A 2ª Fiscalização Ordenada de 2026 mobilizou mais de 380 auditores em 300 farmácias de 300 municípios paulistas simultaneamente — operação que expôs falhas graves na gestão de estoques do SUS no estado.
Enquanto 63% das perdas ocorreram com remédios que venceram esperando distribuição, 73% das farmácias registraram desabastecimento de itens vitais, como psicofármacos e medicamentos para diabetes.
Os dados integram a 2ª Fiscalização Ordenada de 2026 do TCE-SP. O levantamento aponta que o problema vai além do desperdício financeiro: há um descompasso estrutural entre oferta e demanda de medicamentos nos municípios paulistas.
Estoque descontrolado e falhas sistêmicas
Em mais da metade das 300 unidades auditadas, os registros oficiais não correspondiam ao estoque físico — falha que compromete diretamente o planejamento e o abastecimento. Outros 81% das farmácias sequer conseguem medir quantas pessoas deixaram de ser atendidas por falta de medicamentos, pois não mantêm controle da demanda represada.
A situação se agrava com as condições físicas das unidades: mais de 55% operam sem o Auto de Vistoria do Corpo de Bombeiros (AVCB), expondo pacientes e funcionários a riscos de segurança. Problemas de umidade e mofo foram registrados em diversas farmácias, o que pode comprometer até os medicamentos ainda dentro da validade.
Farmacêuticos presentes, mas sobrecarregados
Embora 94% das farmácias contem com profissionais habilitados, oito em cada dez farmacêuticos não conseguem acompanhar os pacientes de forma adequada. A sobrecarga no atendimento direto ao balcão e a ausência de espaços com privacidade para orientação clínica são os principais motivos apontados pelo relatório.
Os R$ 4,3 milhões em remédios vencidos foram identificados na mesma operação deflagrada sem aviso prévio às prefeituras — entenda como o TCE-SP organizou a fiscalização simultânea em 300 cidades.

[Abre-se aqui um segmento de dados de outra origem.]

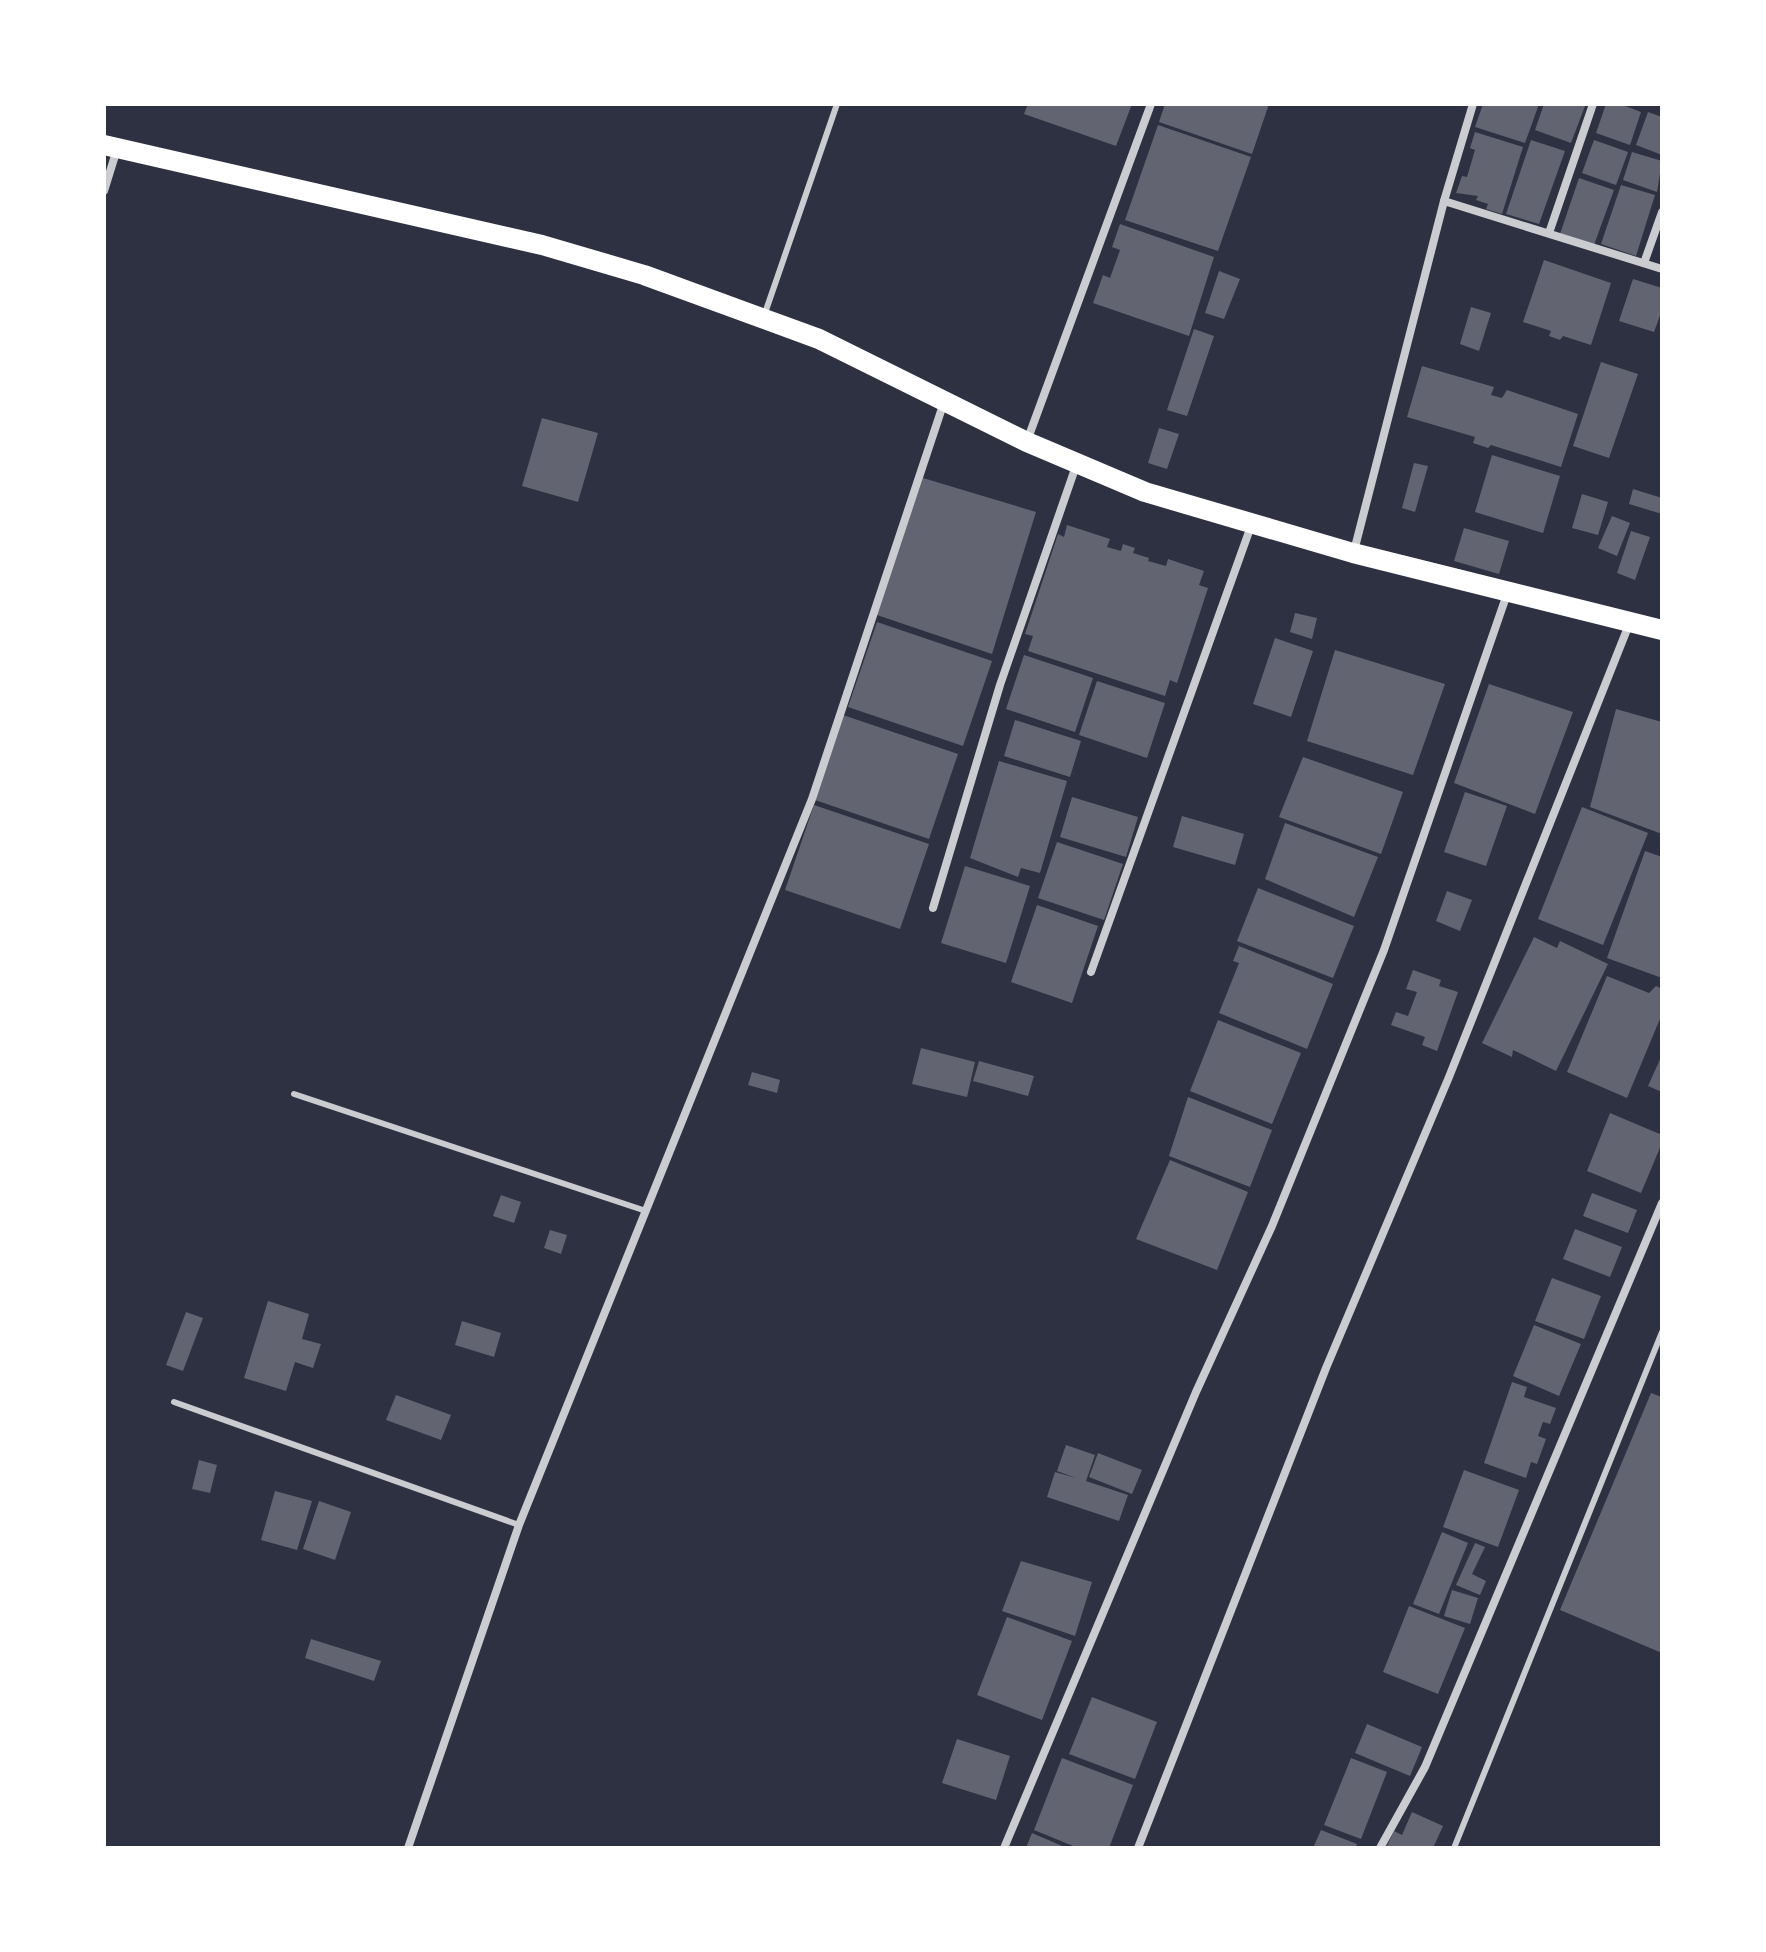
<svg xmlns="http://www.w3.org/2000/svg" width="1766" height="1952" font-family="'Source Sans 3',sans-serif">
<rect width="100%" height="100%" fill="#2d3142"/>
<g fill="#626471">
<path d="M1028 104H1132L1116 146 1024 114Z"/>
<path d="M1165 104H1269L1252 154 1159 122Z"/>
<path d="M1483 104H1539L1525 143 1475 127Z"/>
<path d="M1544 104 1585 106 1571 143 1535 130Z"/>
<path d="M1606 104H1620L1641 112 1630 145 1596 133Z"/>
<path d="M1648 112 1662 117V155L1636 145Z"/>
<path d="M1158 125 1251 157 1218 251 1125 220Z"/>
<path d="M1475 132 1523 147 1502 214 1486 209 1488 204 1476 200 1478 196 1456 193 1462 176 1467 177 1475 150 1470 148Z"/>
<path d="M1531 140 1565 151 1539 224 1506 214Z"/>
<path d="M1594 140 1628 152 1616 185 1582 173Z"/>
<path d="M1632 152 1662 161 1657 192 1623 180Z"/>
<path d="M1579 178 1614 190 1594 245 1560 234Z"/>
<path d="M1621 185 1655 195 1636 256 1601 244Z"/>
<path d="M1120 224 1214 257 1189 336 1093 303 1103 275 1110 278 1120 250 1112 247Z"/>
<path d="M1544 260 1611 283 1591 345 1563 336 1560 340 1549 336 1551 331 1523 322Z"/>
<path d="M1219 271 1240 279 1224 319 1205 313Z"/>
<path d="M1633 279 1662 288V310L1654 332 1619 321Z"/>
<path d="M1471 307 1491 313 1479 351 1460 344Z"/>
<path d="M1194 329 1214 336 1187 416 1167 410Z"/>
<path d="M1601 362 1638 374 1609 458 1573 446Z"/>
<path d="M1422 366 1494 387 1491 395 1502 398 1507 390 1578 414 1561 467 1491 445 1488 448 1473 443 1475 437 1407 417Z"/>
<path d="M542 418 598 433 578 502 522 486Z"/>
<path d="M1159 428 1179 434 1167 469 1148 463Z"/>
<path d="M1492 455 1560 476 1543 533 1475 512Z"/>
<path d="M1414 463 1428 466 1415 512 1402 508Z"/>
<path d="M923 478 1036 512 992 654 877 615Z"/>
<path d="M1633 489 1662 498V514L1629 504Z"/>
<path d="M1582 494 1608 502 1598 535 1572 528Z"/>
<path d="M1612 516 1630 523 1617 556 1598 548Z"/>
<path d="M1067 525 1110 539 1107 547 1121 551 1123 544 1135 548 1133 553 1149 558 1148 561 1166 566 1168 559 1204 571 1199 585 1208 588 1177 683 1170 680 1165 696 1028 651 1033 636 1025 634 1058 534 1064 537Z"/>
<path d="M1464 528 1509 541 1499 574 1454 561Z"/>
<path d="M1631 531 1650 537 1635 580 1617 573Z"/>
<path d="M1295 613 1317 618 1312 639 1290 632Z"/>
<path d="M877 622 992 661 963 746 848 707Z"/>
<path d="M1275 638 1313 651 1291 717 1253 704Z"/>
<path d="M1335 650 1445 684 1413 775 1307 741Z"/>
<path d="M1024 655 1093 678 1075 732 1006 709Z"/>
<path d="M1097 681 1165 703 1147 758 1079 735Z"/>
<path d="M1489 684 1573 712 1535 814 1454 783Z"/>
<path d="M1616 709 1662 722V834L1590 807Z"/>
<path d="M843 715 958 754 929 839 815 800Z"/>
<path d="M1015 720 1081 741 1070 777 1004 756Z"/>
<path d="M1303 757 1403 792 1381 854 1279 817Z"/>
<path d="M999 761 1067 781 1040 873 1021 868 1018 877 970 858Z"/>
<path d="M1465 792 1507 806 1486 866 1444 852Z"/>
<path d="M1072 797 1138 817 1126 857 1060 837Z"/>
<path d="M814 805 929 844 900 929 785 890Z"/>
<path d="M1582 807 1648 833 1603 945 1538 919Z"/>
<path d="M1182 816 1244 834 1235 865 1173 847Z"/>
<path d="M1285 823 1378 857 1354 917 1265 879Z"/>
<path d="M1057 842 1123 864 1104 920 1038 898Z"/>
<path d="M1645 851 1662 857V978L1607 958Z"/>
<path d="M965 866 1030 886 1006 963 941 943Z"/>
<path d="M1258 888 1354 926 1333 978 1237 941Z"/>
<path d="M1447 891 1472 900 1460 931 1436 921Z"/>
<path d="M1037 905 1098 926 1072 1003 1011 982Z"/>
<path d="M1534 937 1557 948 1560 941 1608 964 1556 1071 1513 1050 1512 1057 1482 1043Z"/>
<path d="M1239 946 1333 984 1307 1049 1219 1013 1239 963 1233 961Z"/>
<path d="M1413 970 1441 980 1439 986 1458 992 1437 1051 1422 1045 1425 1037 1391 1025 1396 1012 1408 1016 1417 992 1406 989Z"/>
<path d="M1607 976 1649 993 1656 986 1662 989V1014L1627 1098 1567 1072Z"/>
<path d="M1218 1020 1301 1053 1272 1124 1190 1091Z"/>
<path d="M921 1048 975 1062 967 1097 912 1084Z"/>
<path d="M1662 1055V1092L1648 1086Z"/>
<path d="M979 1061 1034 1076 1028 1096 973 1081Z"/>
<path d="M752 1072 780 1080 777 1093 748 1085Z"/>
<path d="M1188 1097 1272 1130 1250 1187 1169 1156Z"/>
<path d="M1610 1113 1662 1135V1143L1641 1193 1587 1171Z"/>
<path d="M1170 1160 1248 1192 1217 1270 1136 1239Z"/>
<path d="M1592 1193 1637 1210 1628 1233 1583 1216Z"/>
<path d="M501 1195 521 1202 514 1223 493 1216Z"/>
<path d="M1575 1229 1622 1247 1610 1277 1563 1259Z"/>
<path d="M550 1230 567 1235 561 1254 544 1248Z"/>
<path d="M1552 1278 1601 1296 1584 1339 1535 1321Z"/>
<path d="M268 1301 309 1314 302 1339 321 1344 313 1368 295 1362 286 1391 244 1378Z"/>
<path d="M186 1312 203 1318 183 1371 166 1365Z"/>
<path d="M462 1321 501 1333 494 1357 455 1345Z"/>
<path d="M1534 1325 1581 1344 1559 1396 1513 1376Z"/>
<path d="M1512 1382 1527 1387 1524 1397 1556 1408 1550 1424 1543 1422 1538 1436 1546 1439 1537 1464 1531 1462 1526 1478 1484 1463Z"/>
<path d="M1651 1393 1662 1397V1653L1560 1610Z"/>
<path d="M396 1395 451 1415 441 1440 386 1420Z"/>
<path d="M1066 1445 1095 1455 1086 1481 1128 1495 1119 1521 1047 1497 1055 1472 1076 1478 1057 1471Z"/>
<path d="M1098 1453 1142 1470 1132 1494 1089 1477Z"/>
<path d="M199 1460 217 1465 210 1493 192 1489Z"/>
<path d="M1464 1470 1519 1490 1498 1547 1443 1527Z"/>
<path d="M275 1491 312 1501 297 1550 261 1540Z"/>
<path d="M319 1501 351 1512 335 1560 303 1549Z"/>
<path d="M1442 1532 1468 1543 1439 1614 1413 1604Z"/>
<path d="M1475 1543 1485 1547 1472 1574 1486 1581 1480 1595 1456 1585Z"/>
<path d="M1021 1561 1092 1582 1075 1636 1002 1611Z"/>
<path d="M1452 1590 1478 1598 1470 1624 1444 1616Z"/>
<path d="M1409 1606 1465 1628 1438 1694 1383 1672Z"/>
<path d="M1007 1617 1072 1641 1042 1720 977 1695Z"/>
<path d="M311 1639 381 1661 374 1681 305 1658Z"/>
<path d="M1092 1697 1157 1722 1135 1779 1069 1754Z"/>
<path d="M1367 1724 1422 1747 1410 1776 1355 1753Z"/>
<path d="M957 1739 1010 1756 996 1800 942 1783Z"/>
<path d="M1062 1758 1133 1785 1109 1848H1078L1034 1830Z"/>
<path d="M1351 1758 1387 1772 1361 1839 1324 1825Z"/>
<path d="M1412 1812 1443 1826 1433 1848H1386L1394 1831 1402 1835Z"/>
<path d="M1321 1830 1357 1844 1355 1848H1313Z"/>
<path d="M1032 1833 1067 1848H1026Z"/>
</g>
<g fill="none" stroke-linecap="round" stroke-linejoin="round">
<g stroke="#caccd0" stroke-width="6">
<path d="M764 316 837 104"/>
<path d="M294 1094 646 1211"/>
<path d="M174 1402 519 1525"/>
<path d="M1454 1848 1662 1332"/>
</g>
<g stroke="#caccd0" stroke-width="8">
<path d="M104 191 117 149"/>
<path d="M1444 201 1662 269"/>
<path d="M1549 233 1593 104"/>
<path d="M1644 263 1662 212"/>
<path d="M1027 441 1151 104"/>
<path d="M1354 551 1444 201 1473 104"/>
<path d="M933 908 1000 685 1077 463"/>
<path d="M1091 972 1251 526"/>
<path d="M408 1848 519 1525 812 799 944 402"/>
<path d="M1004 1848 1196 1392 1272 1226 1384 950 1507 594"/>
<path d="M1138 1848 1326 1368 1449 1077 1630 622"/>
<path d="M1380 1848 1425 1767 1662 1203"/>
</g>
<path stroke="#fff" stroke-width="20" d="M104 145 542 245 644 275 819 339 1027 442 1145 492 1353 553 1662 630"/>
</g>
<rect width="1766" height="1952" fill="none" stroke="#ffffff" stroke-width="212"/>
</svg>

Judicialização pressiona prefeituras
O relatório do TCE-SP também acende um alerta sobre a judicialização da saúde no estado. Mais de 659 mil pacientes paulistas recebem medicamentos exclusivamente por meio de decisões judiciais. Apesar disso, quase metade das prefeituras não mantém canais de diálogo com o Judiciário para tentar organizar ou racionalizar esses gastos.
O desperdício com medicamentos vencidos não se limita ao nível municipal: dias antes, o TCU havia cobrado o Ministério da Saúde por R$ 260 milhões em perdas com doses de CoronaVac que venceram sem ser aplicadas — saiba mais sobre esse caso.
A fiscalização também identificou pontos positivos nas unidades avaliadas: ampla presença de farmacêuticos habilitados, controle de estoque predominantemente informatizado, rastreabilidade dos medicamentos e manutenção adequada da cadeia de frio para produtos termolábeis. Mecanismos eficazes contra dispensação duplicada e retenção de receitas também foram registrados.
Os próximos passos incluem relatórios individualizados para cada município, com prazo de conclusão de até 30 dias. Os documentos deverão cobrar providências dos gestores e subsidiar a análise das contas municipais pelo TCE-SP.